• WHAT IS NEEDED
In the data below, the answer is the run of lines from the line containing "M 1581,315 L" through the line containing "1039,473 L 1054,490", both included; print it exactly and nothing else.

• THE DATA
--

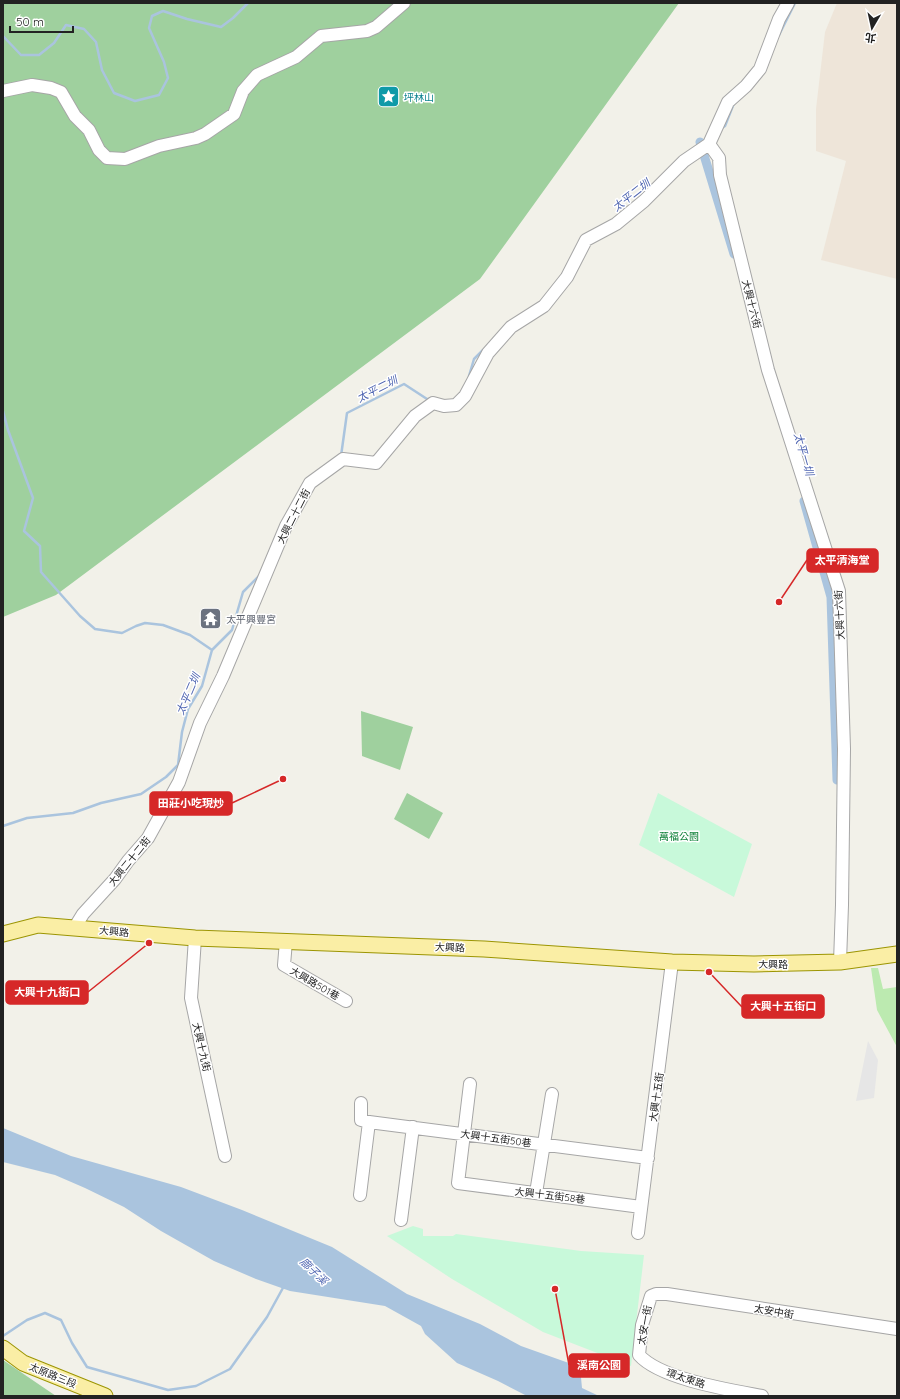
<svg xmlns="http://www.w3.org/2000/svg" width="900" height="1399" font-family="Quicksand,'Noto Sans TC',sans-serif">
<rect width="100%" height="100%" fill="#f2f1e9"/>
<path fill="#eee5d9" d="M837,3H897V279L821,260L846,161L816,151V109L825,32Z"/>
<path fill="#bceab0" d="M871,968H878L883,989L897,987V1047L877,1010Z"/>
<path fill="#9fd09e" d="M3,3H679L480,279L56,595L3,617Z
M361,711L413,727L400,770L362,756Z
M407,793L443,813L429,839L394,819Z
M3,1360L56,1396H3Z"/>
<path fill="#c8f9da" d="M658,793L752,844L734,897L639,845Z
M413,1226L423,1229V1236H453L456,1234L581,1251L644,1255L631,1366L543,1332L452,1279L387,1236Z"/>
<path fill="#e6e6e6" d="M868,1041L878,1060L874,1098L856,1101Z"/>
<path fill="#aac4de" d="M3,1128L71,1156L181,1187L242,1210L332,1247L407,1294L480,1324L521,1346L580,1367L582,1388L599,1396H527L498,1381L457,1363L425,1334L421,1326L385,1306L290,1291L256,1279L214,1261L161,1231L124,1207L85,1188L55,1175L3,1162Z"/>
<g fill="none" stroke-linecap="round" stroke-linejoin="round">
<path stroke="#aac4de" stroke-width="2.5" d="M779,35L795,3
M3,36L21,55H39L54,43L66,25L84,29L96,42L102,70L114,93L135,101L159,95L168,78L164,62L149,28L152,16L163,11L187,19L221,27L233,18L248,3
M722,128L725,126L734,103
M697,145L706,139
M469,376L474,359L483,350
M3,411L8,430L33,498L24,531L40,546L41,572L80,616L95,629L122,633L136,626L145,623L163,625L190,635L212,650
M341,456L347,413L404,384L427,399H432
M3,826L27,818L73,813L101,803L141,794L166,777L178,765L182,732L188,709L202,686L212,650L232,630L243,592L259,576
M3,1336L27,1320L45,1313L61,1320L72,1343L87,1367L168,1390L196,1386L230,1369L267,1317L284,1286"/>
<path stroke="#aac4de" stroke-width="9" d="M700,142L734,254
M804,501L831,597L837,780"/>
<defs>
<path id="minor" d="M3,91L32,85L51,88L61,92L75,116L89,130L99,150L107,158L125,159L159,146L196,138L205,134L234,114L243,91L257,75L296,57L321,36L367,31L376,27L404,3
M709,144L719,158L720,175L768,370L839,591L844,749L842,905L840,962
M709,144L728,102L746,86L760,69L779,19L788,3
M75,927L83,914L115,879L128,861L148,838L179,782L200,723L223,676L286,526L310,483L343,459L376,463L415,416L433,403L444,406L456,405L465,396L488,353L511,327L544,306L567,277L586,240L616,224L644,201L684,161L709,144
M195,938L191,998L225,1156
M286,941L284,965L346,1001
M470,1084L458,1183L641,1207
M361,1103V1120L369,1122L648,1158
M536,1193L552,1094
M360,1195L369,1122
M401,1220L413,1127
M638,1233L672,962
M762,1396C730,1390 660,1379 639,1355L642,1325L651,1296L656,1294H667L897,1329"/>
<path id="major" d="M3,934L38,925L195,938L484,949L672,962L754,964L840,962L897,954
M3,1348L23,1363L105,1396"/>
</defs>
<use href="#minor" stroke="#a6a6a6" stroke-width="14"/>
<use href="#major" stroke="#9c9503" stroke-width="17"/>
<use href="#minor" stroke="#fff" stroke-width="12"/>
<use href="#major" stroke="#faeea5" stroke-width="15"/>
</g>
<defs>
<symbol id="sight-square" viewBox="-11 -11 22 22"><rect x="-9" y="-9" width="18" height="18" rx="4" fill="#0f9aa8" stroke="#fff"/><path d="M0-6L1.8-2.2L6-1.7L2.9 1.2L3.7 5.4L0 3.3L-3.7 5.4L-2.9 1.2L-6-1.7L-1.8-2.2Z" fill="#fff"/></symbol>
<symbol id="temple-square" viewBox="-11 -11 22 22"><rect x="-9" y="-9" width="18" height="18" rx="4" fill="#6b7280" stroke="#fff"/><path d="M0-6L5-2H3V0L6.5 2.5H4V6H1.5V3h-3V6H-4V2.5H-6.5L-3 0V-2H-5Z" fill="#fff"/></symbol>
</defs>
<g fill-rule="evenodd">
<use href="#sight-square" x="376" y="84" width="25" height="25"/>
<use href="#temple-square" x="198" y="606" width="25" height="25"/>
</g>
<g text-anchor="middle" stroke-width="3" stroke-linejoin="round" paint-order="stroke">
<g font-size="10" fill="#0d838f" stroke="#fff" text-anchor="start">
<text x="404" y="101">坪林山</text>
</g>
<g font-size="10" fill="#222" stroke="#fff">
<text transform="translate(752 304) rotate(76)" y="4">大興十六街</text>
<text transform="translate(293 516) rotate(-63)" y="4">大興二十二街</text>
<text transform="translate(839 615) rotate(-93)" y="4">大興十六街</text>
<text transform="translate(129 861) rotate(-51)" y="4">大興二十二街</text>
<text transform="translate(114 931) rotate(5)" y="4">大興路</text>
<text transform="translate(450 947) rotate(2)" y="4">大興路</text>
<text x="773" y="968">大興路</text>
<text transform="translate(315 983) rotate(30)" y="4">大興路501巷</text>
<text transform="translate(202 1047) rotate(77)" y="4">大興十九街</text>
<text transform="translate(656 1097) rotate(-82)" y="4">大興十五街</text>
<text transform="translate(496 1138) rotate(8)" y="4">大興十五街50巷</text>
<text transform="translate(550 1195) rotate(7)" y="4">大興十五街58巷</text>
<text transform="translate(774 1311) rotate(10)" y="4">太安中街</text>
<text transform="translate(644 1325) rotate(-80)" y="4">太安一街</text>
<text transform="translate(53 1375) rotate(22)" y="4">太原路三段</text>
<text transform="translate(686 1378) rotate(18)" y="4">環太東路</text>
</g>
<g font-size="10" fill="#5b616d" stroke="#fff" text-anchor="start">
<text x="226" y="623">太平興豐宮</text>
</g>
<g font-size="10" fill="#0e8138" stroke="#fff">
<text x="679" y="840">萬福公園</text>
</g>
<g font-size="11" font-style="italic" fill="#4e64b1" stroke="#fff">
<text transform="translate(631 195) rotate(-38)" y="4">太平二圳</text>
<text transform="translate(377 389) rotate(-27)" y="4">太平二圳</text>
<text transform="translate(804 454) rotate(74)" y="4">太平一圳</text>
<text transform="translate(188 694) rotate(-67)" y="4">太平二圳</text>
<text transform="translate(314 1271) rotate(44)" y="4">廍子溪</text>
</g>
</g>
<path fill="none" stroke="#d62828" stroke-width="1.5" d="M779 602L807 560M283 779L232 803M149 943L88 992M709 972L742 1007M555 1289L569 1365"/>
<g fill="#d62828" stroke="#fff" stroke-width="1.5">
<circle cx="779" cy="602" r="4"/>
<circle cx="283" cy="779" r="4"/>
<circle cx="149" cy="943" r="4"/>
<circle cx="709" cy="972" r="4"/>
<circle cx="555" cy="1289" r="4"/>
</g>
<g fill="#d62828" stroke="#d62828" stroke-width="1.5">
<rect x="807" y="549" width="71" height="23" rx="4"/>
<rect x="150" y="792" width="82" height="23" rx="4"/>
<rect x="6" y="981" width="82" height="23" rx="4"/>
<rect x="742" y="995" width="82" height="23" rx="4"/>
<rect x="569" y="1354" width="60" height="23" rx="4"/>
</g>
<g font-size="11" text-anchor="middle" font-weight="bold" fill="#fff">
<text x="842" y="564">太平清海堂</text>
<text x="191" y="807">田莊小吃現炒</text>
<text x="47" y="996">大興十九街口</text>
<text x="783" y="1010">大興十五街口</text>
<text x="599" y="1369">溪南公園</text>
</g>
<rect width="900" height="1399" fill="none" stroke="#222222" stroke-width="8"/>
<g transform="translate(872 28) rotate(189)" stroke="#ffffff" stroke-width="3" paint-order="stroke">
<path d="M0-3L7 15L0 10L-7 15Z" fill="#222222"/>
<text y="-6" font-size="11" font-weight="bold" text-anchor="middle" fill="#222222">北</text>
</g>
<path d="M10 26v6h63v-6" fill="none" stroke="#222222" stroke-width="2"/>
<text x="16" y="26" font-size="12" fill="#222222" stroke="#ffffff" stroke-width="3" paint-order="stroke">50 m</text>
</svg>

--

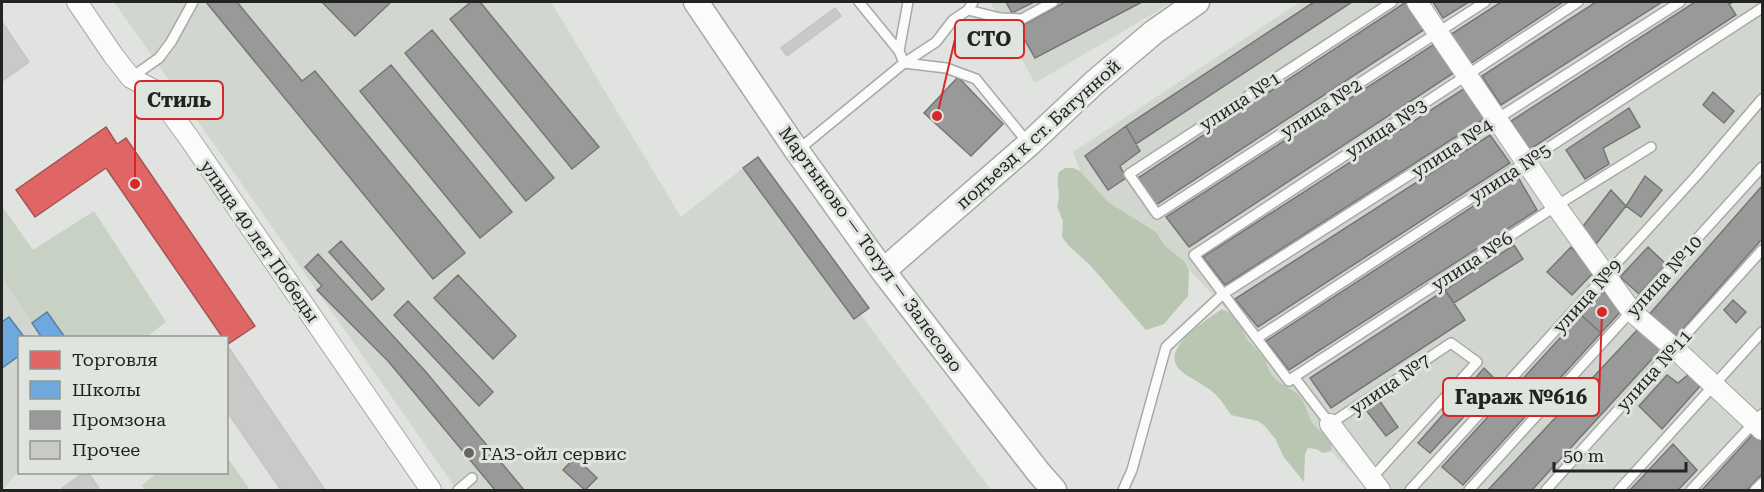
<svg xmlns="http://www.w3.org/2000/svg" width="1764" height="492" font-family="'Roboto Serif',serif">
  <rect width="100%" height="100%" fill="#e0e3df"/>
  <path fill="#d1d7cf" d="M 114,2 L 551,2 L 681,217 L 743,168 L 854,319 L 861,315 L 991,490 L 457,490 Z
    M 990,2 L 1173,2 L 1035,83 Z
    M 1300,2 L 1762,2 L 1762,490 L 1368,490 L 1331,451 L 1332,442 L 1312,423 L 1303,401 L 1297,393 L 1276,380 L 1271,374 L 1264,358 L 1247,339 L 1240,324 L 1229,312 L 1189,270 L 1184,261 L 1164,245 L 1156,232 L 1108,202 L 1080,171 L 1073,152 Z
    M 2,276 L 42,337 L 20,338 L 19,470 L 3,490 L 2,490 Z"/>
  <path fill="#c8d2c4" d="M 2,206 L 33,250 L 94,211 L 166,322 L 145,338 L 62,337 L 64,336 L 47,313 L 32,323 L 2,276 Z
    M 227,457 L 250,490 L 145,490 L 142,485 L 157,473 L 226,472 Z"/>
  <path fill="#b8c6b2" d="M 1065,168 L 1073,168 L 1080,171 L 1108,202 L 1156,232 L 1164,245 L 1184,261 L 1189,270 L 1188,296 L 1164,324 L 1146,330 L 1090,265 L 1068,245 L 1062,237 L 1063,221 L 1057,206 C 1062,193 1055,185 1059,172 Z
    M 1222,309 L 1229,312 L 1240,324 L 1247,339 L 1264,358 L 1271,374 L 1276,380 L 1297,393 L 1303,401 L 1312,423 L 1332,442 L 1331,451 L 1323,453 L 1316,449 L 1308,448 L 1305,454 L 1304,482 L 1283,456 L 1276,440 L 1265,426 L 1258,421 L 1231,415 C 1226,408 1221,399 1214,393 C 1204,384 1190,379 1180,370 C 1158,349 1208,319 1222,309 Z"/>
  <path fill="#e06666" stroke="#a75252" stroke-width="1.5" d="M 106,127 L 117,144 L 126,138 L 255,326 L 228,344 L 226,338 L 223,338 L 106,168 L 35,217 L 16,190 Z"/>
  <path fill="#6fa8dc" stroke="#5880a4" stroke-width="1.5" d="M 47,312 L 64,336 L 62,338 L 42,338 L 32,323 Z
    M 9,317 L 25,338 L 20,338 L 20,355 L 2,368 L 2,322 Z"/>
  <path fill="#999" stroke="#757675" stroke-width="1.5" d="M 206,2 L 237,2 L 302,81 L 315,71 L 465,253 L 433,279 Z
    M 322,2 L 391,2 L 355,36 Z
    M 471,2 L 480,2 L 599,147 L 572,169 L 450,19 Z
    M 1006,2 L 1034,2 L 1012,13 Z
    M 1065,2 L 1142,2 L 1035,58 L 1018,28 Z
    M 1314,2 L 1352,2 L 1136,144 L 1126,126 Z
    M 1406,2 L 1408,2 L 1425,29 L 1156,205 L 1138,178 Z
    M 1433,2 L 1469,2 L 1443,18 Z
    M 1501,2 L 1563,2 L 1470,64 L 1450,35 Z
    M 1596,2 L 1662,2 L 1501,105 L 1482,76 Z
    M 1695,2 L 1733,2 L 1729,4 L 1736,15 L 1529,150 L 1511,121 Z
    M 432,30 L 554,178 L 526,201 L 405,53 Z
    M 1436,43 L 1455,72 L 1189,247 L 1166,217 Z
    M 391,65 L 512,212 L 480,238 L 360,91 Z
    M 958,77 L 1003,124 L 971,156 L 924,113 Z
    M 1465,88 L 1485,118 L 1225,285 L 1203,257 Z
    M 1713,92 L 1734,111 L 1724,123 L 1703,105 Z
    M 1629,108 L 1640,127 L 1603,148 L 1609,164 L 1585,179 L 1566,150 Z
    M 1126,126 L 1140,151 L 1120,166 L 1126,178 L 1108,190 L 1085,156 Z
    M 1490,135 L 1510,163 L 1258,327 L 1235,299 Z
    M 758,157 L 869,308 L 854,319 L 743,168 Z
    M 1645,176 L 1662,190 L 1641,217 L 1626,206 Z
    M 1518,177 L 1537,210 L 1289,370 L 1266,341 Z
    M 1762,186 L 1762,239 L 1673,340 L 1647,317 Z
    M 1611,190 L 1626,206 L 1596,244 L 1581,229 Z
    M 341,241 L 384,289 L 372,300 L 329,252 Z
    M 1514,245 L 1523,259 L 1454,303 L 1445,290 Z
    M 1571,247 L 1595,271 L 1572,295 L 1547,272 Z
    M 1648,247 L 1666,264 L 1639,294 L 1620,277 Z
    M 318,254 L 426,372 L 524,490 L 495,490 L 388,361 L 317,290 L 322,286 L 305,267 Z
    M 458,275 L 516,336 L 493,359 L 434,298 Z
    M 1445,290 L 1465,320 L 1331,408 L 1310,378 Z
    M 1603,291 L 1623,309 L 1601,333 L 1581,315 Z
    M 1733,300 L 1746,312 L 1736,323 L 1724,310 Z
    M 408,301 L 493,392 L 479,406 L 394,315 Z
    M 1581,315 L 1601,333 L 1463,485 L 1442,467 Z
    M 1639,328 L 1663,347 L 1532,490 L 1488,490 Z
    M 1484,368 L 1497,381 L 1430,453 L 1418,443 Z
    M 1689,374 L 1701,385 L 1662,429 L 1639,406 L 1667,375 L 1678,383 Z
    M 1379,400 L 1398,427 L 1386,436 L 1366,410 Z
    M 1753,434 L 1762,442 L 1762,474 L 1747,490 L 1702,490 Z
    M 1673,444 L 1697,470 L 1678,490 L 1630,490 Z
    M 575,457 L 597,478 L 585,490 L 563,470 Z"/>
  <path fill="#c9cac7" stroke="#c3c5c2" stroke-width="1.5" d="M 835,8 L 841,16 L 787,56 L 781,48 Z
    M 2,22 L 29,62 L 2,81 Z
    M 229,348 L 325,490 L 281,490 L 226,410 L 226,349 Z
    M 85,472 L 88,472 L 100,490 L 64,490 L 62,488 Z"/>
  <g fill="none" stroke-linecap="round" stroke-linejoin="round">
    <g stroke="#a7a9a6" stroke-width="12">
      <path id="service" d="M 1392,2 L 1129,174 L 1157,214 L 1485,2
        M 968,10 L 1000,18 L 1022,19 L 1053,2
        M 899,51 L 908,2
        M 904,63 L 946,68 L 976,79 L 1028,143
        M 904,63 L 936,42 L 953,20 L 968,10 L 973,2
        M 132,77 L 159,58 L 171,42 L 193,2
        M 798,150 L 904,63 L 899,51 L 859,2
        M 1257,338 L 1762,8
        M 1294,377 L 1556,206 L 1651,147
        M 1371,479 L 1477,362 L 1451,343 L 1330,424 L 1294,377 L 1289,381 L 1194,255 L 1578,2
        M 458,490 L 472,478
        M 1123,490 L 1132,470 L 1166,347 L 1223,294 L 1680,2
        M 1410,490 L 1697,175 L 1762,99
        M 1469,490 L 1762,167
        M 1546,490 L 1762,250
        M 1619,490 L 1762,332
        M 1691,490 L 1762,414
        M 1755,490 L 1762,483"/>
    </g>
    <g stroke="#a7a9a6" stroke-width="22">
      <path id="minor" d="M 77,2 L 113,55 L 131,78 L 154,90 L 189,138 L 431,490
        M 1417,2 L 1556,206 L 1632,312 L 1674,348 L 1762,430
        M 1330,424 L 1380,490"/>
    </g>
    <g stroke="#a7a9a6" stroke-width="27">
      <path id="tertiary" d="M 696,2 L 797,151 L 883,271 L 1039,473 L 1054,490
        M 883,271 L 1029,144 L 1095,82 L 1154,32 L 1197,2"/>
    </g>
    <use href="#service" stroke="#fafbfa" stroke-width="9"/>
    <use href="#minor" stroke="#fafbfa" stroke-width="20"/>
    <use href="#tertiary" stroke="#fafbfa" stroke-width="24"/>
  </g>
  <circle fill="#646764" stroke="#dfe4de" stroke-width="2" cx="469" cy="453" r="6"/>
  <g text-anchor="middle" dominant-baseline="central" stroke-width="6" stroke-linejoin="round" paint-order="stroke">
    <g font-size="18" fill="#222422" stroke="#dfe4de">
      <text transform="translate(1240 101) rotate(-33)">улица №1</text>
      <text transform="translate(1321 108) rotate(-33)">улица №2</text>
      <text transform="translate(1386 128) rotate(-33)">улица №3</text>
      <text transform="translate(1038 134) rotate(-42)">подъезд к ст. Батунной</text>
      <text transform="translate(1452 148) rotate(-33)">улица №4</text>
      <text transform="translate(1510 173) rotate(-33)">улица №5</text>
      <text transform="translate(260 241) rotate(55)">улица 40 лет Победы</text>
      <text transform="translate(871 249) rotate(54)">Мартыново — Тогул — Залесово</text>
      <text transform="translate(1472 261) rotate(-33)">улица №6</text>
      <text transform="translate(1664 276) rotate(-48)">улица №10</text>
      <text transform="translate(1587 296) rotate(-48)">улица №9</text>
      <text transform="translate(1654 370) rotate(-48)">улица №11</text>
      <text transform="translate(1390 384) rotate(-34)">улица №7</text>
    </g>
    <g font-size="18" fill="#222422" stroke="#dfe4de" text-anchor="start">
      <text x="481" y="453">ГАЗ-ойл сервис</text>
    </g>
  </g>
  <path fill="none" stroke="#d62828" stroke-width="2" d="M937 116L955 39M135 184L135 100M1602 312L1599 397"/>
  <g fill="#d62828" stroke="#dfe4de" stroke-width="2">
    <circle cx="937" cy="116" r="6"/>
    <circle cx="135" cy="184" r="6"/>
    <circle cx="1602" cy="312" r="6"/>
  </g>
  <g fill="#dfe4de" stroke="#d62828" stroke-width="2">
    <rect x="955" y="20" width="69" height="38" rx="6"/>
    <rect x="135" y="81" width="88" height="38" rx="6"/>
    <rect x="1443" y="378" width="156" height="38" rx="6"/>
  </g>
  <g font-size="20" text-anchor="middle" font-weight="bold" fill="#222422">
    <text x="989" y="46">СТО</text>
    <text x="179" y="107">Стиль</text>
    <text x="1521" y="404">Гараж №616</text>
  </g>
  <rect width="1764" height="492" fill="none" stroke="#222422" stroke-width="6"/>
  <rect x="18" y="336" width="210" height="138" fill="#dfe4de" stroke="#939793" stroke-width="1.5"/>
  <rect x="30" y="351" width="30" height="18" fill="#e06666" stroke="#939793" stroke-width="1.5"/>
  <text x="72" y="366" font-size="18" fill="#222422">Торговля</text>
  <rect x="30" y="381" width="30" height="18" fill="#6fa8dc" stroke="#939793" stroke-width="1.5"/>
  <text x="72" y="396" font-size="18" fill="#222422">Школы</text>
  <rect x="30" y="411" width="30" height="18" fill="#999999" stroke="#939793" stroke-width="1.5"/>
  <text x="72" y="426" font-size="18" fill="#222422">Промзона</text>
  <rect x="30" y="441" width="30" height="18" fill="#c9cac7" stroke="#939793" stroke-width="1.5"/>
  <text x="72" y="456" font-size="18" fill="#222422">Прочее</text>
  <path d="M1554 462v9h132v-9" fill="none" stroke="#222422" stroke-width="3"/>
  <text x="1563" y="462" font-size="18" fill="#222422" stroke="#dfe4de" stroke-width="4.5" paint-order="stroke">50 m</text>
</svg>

--

• ANSWER TO THE EXERCISE
    M 1581,315 L 1601,333 L 1463,485 L 1442,467 Z
    M 1639,328 L 1663,347 L 1532,490 L 1488,490 Z
    M 1484,368 L 1497,381 L 1430,453 L 1418,443 Z
    M 1689,374 L 1701,385 L 1662,429 L 1639,406 L 1667,375 L 1678,383 Z
    M 1379,400 L 1398,427 L 1386,436 L 1366,410 Z
    M 1753,434 L 1762,442 L 1762,474 L 1747,490 L 1702,490 Z
    M 1673,444 L 1697,470 L 1678,490 L 1630,490 Z
    M 575,457 L 597,478 L 585,490 L 563,470 Z"/>
  <path fill="#c9cac7" stroke="#c3c5c2" stroke-width="1.5" d="M 835,8 L 841,16 L 787,56 L 781,48 Z
    M 2,22 L 29,62 L 2,81 Z
    M 229,348 L 325,490 L 281,490 L 226,410 L 226,349 Z
    M 85,472 L 88,472 L 100,490 L 64,490 L 62,488 Z"/>
  <g fill="none" stroke-linecap="round" stroke-linejoin="round">
    <g stroke="#a7a9a6" stroke-width="12">
      <path id="service" d="M 1392,2 L 1129,174 L 1157,214 L 1485,2
        M 968,10 L 1000,18 L 1022,19 L 1053,2
        M 899,51 L 908,2
        M 904,63 L 946,68 L 976,79 L 1028,143
        M 904,63 L 936,42 L 953,20 L 968,10 L 973,2
        M 132,77 L 159,58 L 171,42 L 193,2
        M 798,150 L 904,63 L 899,51 L 859,2
        M 1257,338 L 1762,8
        M 1294,377 L 1556,206 L 1651,147
        M 1371,479 L 1477,362 L 1451,343 L 1330,424 L 1294,377 L 1289,381 L 1194,255 L 1578,2
        M 458,490 L 472,478
        M 1123,490 L 1132,470 L 1166,347 L 1223,294 L 1680,2
        M 1410,490 L 1697,175 L 1762,99
        M 1469,490 L 1762,167
        M 1546,490 L 1762,250
        M 1619,490 L 1762,332
        M 1691,490 L 1762,414
        M 1755,490 L 1762,483"/>
    </g>
    <g stroke="#a7a9a6" stroke-width="22">
      <path id="minor" d="M 77,2 L 113,55 L 131,78 L 154,90 L 189,138 L 431,490
        M 1417,2 L 1556,206 L 1632,312 L 1674,348 L 1762,430
        M 1330,424 L 1380,490"/>
    </g>
    <g stroke="#a7a9a6" stroke-width="27">
      <path id="tertiary" d="M 696,2 L 797,151 L 883,271 L 1039,473 L 1054,490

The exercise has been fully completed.